Researchers at Trinity College, College of Charleston, and University of Toronto, all in Canada, confirmed findings about forgetting the source when it comes to factual information. For instance, one statement in the study was, “About four hours are required to boil an ostrich egg.” Older adults could remember the fact as well as younger adults but were inferior in recalling which of two individuals—either a man or a woman in the study—had read the statement to them. This was true even though the recall test was administered less than half an hour after the reading of the statements and the researchers conducted the study during what was thought best for memory skills in each age group. Participants aged 19 to 25 years old were assessed during a 12:00 to 5:00 PM block. For the participants aged 61 to 75 years old, an 8:00 to 11:00 AM block was used.

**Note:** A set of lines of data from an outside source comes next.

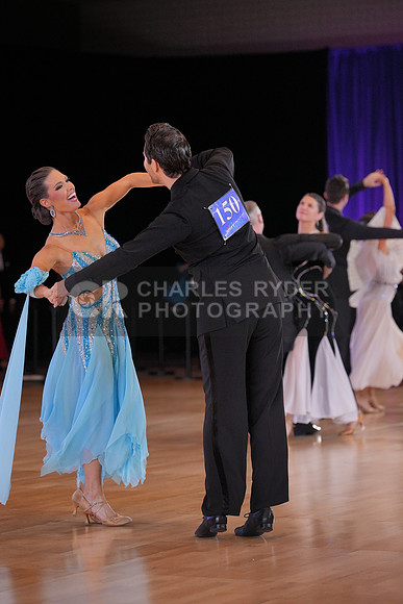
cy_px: 302
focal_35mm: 135
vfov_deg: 15.2
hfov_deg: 10.2
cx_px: 202
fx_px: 2265
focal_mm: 135
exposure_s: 1/500
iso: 2000
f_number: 4
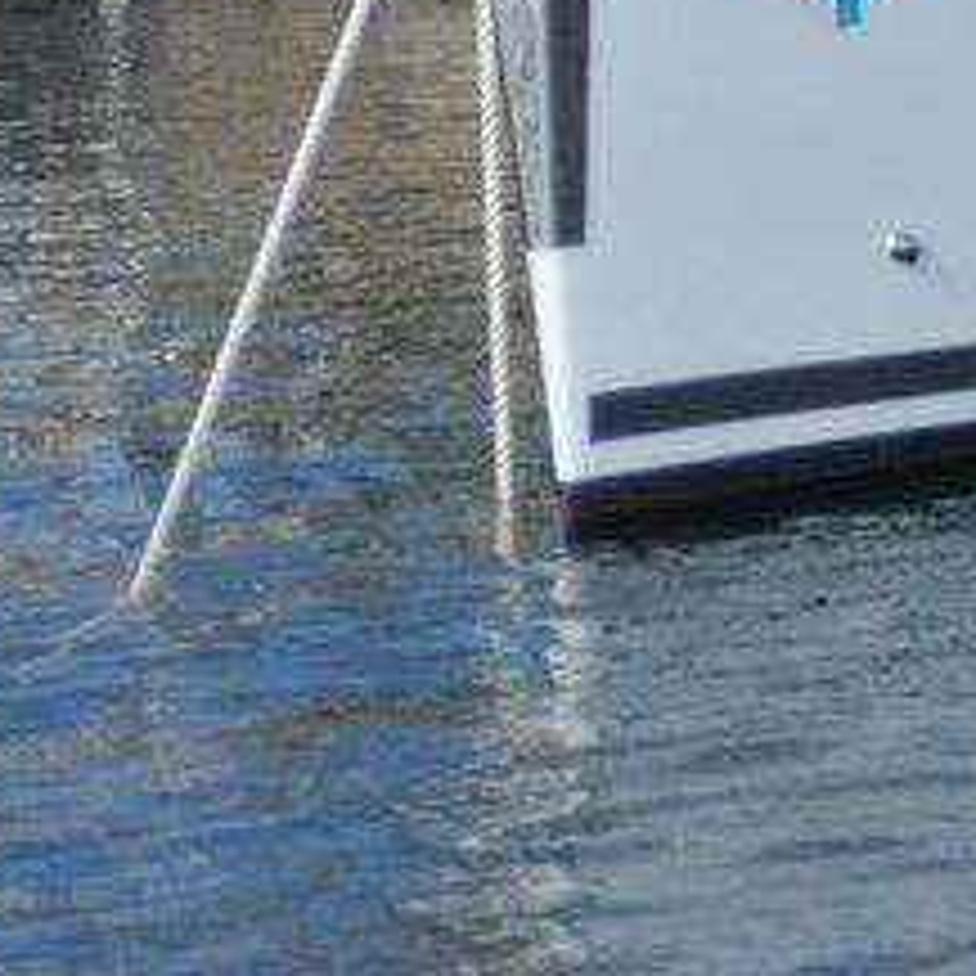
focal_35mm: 341
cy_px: -551
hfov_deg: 5.1
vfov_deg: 5.1
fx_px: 10878
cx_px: 1588
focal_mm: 85
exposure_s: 1/1600
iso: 200
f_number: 4.5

This source forgetting effect has importance beyond selling in the store or office. It applies to media persuasion as well. Who told it to us? Did we read it in a political flier or in an editorial from a newspaper we trust? Maybe it was on TV, but did it come in the TV program itself or in one of the flashy commercials?
Researchers at University of Düsseldorf and Max Planck Institute for Human Development documented that hindsight bias is greater in older than in younger consumers. Hindsight bias occurs when consumers overestimate the extent to which they believe, after having had an experience, that they’d been able to predict the experience. Hindsight bias leads seniors to devalue the advice they’d been given since the seniors believe they could have figured it out themselves.